Retraite à 65 ans, allocations chômage, 100 milliards d'économie… Le programme pas très "RN compatible" d'Eric Ciotti

"Les Français ne voient pas le cordon sanitaire, ils veulent des réponses." Ce mardi, le président des Républicains (LR) Eric Ciotti a ainsi justifié son accord électoral avec le Rassemblement National (RN) en vue des élections législatives du 30 juin prochain.
Reste à savoir quelles peuvent être ces réponses sur le plan économique tant le logiciel du président de LR semble aux antipodes de celui qui inspirait le programme de Marine Le Pen en 2022.
Pour rappel, Eric Ciotti était candidat en 2021 pour l'investiture LR à la présidentielle. Son programme baptisé "Pour que la France reste la France" détaille un certain nombre de mesures économiques d'inspiration libérale qui pourrait rappeler celui de François Fillon en 2017.
L'ex-candidat se prévalait de son sérieux budgétaire ironisant sur le bilan d'Emmanuel Macron, ce "Mozart de l’économie" comme il le qualifiait, avec ses "3000 milliards d'euros de dette" et son "record de dépenses publique à 60% du PIB".
Pour le président de LR, le redressement de la France passait donc par une réduction de 100 milliards d'euros de dépenses publiques en cinq ans. Pour y parvenir il envisageait de réduire de 250.000 le nombre de postes de fonctionnaires (hors fonction publique hospitalière et régalienne) et de "faire revenir les fonctionnaires aux 39 heures, payées 38 heures".
Rien de tel dans le programme du RN en 2022, bien au contraire. Marine Le Pen envisageait au contraire de sortir le carnet de chèques avec 68,3 milliards d'euros de dépenses supplémentaires annuelles selon ses calculs (mais plus proche des 120 milliards selon l'Institut Montaigne).
Aux antipodes sur les retraites
Hormis le programme de Jean-Luc Mélenchon, celui de la candidate RN était le plus éloigné des propositions d'Eric Ciotti sur le plan budgétaire.
En particulier à cause de la réforme des retraites. Là où le candidate souhaitait réinstaurer un âge de départ à 60 ans pour les carrières longues et conserver les "62 ans" pour les Français entrés dans la vie active après 25 ans, le patron de LR souhaitait une réforme plus radicale que celle entrée en vigueur l'année dernière.
Son projet contenait un relèvement de l'âge de départ à 65 ans en 2027 (contre 64 ans aujourd’hui), un dispositif carrière longue ne donnant pas accès à un départ avant l'âge de 63 ans, l'alignement des retraites du public sur ceux du privé et la suppression des régimes spéciaux. Hormis l'indexation des retraites sur le coût de la vie comme chez Marine Le Pen, les deux projets étaient à l'opposé l'un de l'autre.
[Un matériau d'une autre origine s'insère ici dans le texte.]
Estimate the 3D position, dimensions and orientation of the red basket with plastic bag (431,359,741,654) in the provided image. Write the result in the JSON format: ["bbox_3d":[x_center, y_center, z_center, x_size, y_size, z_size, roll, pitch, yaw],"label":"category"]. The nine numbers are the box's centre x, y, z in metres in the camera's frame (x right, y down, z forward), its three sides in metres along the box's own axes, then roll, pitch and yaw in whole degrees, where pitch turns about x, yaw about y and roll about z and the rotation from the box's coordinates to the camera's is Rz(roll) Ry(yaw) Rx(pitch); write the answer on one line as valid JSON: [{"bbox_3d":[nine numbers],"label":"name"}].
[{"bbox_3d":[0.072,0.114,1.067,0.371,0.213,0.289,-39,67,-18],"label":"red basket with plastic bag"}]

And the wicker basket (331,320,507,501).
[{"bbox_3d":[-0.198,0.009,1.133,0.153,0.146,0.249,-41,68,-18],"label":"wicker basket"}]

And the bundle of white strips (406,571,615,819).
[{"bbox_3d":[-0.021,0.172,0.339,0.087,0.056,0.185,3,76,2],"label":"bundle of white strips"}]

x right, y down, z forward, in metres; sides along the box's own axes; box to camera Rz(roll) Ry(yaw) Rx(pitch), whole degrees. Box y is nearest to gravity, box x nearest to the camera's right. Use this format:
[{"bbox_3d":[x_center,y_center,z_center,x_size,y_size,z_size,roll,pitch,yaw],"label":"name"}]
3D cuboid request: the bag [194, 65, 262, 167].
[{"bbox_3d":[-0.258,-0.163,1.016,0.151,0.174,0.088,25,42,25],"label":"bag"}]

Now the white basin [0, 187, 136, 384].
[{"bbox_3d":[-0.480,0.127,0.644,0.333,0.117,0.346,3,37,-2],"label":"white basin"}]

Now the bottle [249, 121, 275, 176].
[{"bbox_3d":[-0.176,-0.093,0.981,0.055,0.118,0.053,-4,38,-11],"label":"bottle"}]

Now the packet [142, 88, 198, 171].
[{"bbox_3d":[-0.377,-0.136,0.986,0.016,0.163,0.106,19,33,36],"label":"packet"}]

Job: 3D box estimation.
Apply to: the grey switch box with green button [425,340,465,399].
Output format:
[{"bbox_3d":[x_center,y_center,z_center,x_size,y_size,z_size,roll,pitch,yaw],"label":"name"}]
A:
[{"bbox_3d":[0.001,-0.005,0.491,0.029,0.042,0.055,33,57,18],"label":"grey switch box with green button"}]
Concernant les questions de travail et d'emploi, deux philosophies très différentes s'opposent. Marine Le Pen s'est par exemple opposée à deux réformes clés de l'actuelle majorité, à savoir le durcissement des règles de l'assurance-chômage ou encore celle de France Travail avec le conditionnement du versement du RSA. Le RN dénonçant même une culpabilisation des allocataires ou craignant qu'"une cohorte de cinquantenaires au RSA [arrive] sur le marché" selon les mots de Marine Le Pen le 30 mai dernier sur FranceInfo.
Deux visions opposées
Des propos que n'a guère du goûter l'ex-candidat à l'investiture LR. Dans son programme de 2021, Eric Ciotti "pour encourager le travail" souhaitait mettre fin au "totem des 35 heures", "réduire de 20% les allocations chômages au bout de 12 mois, puis de nouveau de 20% au bout de 18 mois" ou encore "imposer des contreparties au RSA en travail d’utilité collective". Difficile de faire plus différent du RN.
Sur la fiscalité, si les deux ex-candidats étaient globalement en accord pour réduire la pression fiscale notamment sur les droits de succession et les donations ou encore les impôts de production des sociétés, on peut relever quelques différences.
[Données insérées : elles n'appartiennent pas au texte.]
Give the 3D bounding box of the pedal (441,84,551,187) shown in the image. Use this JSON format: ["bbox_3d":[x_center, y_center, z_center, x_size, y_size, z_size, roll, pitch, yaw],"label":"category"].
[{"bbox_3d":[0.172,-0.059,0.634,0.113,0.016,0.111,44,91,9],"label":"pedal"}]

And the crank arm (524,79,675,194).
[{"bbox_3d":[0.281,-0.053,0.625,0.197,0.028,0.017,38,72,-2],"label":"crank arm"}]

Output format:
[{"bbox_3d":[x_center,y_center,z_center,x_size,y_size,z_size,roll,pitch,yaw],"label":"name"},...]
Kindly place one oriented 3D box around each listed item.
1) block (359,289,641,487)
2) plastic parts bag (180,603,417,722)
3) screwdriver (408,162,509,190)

Alors que Marine Le Pen souhaitait "exonérer d'impôt sur le revenu les jeunes jusqu'à 30 ans", Eric Ciotti plaidait pour un élargissement de la base imposable (les seuls revenus inférieurs au Smic ne seraient pas imposés) et l'instauration d'un taux unique d'imposition de 15% pour tous.
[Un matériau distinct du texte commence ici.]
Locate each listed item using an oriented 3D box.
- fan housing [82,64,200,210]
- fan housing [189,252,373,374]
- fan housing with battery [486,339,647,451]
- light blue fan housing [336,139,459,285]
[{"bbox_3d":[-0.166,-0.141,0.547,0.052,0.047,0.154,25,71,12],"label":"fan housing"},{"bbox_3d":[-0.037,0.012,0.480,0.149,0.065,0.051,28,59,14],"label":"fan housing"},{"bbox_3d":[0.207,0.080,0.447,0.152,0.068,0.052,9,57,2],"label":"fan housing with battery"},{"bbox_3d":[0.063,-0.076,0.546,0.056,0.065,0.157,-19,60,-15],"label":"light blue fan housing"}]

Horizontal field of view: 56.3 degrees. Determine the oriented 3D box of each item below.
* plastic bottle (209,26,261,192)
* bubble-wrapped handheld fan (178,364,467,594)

Finalement, si les deux programmes économiques se retrouvent sur quelques points comme la baisse de la fiscalité sur les carburants ou certains allègements de charges, ils traduisent toutefois deux visions économiques antinomiques: l'une très interventionniste fondée sur la relance par la consommation (celle du RN), l'autre axée sur la baisse de la dépense publique et le désengagement de l'Etat (celle de LR).